ARE WE LIVING IN A DIGITAL DATA WORLD? OR HAS IT ALREADY MOVED ON?

We spend the day at the recent Chief Data & Analytics Officer, UK (or CDAO UK) conference in central London, to see if what people are saying – matches up to what is going on in the real world.

This was an excellent Conference. It brought together a wide variety of vendors, – all of whom were uniquely adept at their respective slices of competence in what is now such a large and technical area of work, that impacts on each and every one of us in our private and corporate lives.

Simon O’Riordan of the Kubicle company puts it well:

““ Data literacy skills are not only required by the analytics or the IT team; all departments and roles within an organization can benefit from data literacy skills. Data literacy enables employees to ask the right questions, gather the right data and connect the right data points to derive meaningful and actionable business insights. ”

And like so many good events, the show could not have gone on, so to say, without the delegates, the protagonists, the audience – and the synergy that the corporates who attended can bring with their interaction and opinions as they sip coffee in the mingling areas.

For many – the “mingling or networking areas”, were the reason for being there at all. It was the opportunity to get to the heart of what does this all mean, for you and your own level of practicality. There is nothing better than knowing how your peers adapt to the same issues that you have.

Probably best at that level of practical assessment, was Nick Barth, of Microstrategy, who took me aside and got to the point of his earlier Presentation :

“Yes, there is the assumption that, the more nerdy, the better – but that is not usually helpful. What we are talking about is the democratising of data, the governance of data in a way that ordinary people can understand. We at Microstrategy often find that we adapt our pitch, so to say, to suit the role of the recipient”.

It’s an important point – giving a practical view of what could be taken as a theoretical concept. We analyse data because we can, not necessarily because we need to have a commercial or practical reason for so doing.

I particularly liked my discussion with Dario Morelli, Head of Analytics at Truelayer, and the need for big connectivity within the financial sector and its need for a simpler process.

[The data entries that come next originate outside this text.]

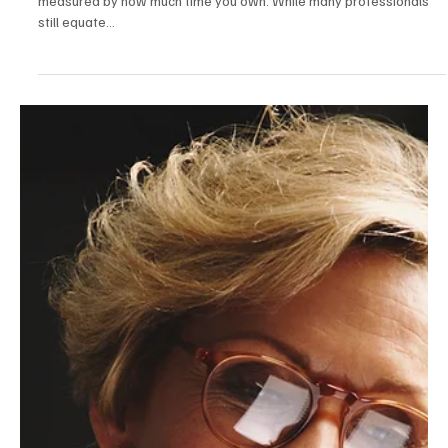
May 17, 2025
2 min read
Career & Productivity
The Time-Rich Professional: How High
Performers Are Reclaiming Hours Through
Automation, Delegation, and Boundaries
In 2025, success isn’t measured by how much you work—it’s
measured by how much time you own. While many professionals
still equate...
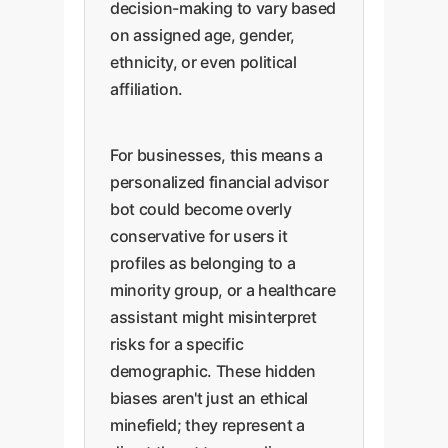
decision-making to vary based
on assigned age, gender,
ethnicity, or even political
affiliation.
For businesses, this means a
personalized financial advisor
bot could become overly
conservative for users it
profiles as belonging to a
minority group, or a healthcare
assistant might misinterpret
risks for a specific
demographic. These hidden
biases aren't just an ethical
minefield; they represent a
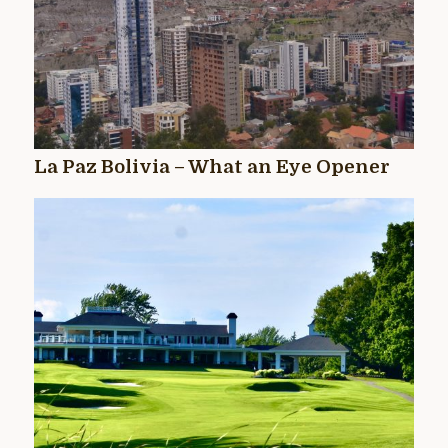
La Paz Bolivia – What an Eye Opener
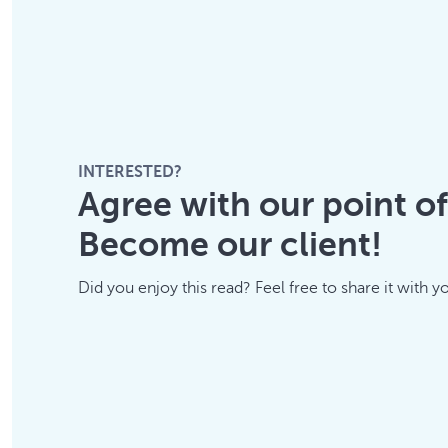
INTERESTED?
Agree with our point o
Become our client!
Did you enjoy this read? Feel free to share it with y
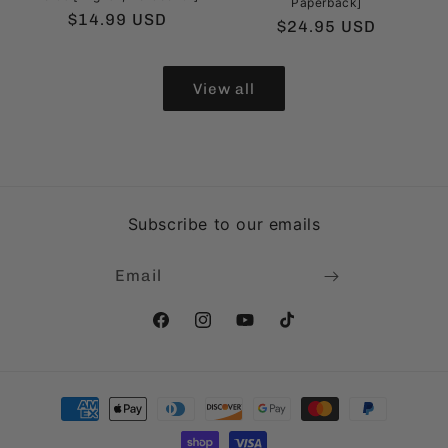
Paperback]
Regular
$14.99 USD
Regular
$24.95 USD
price
price
View all
Subscribe to our emails
Email
Facebook
Instagram
YouTube
TikTok
Payment
methods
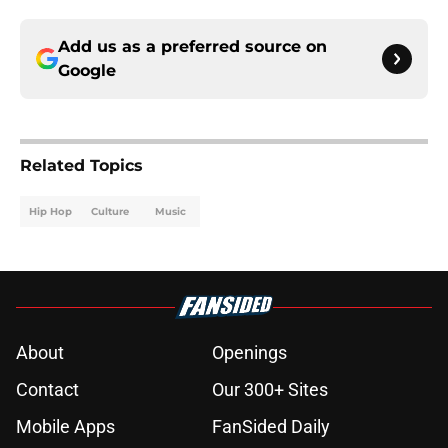
Add us as a preferred source on
Google
Related Topics
Hip Hop
Culture
Music
About
Openings
Contact
Our 300+ Sites
Mobile Apps
FanSided Daily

It was a contrast to the NHS Presentation that followed the next morning. This was a wake up call of a public sector approach that differed from the commercial ambience of the conference itself. There was a pause of silence when Ming Tang said that her department employees some 2000 Data Analysts. Bearing in mind that by comparison, the UK NHS itself has some 200 NHS Trusts in the UK, can it really take one Hospital area to require 10 analysts?

If there was a concern, it was that in certain key vertical markets, healthcare being the obvious one – data delivery has already moved on. If we compare the UK to say Scandinavia, data and personal info is via our mobile phone and iPad. PC systems have died away and those standards with them.

These discussion points are worth having. The value of the Chief Data & Analytics Officer, UK or CDAO UK, is in these friendly confrontations. And if we didn’t attend – then we wouldn’t get the value, would we?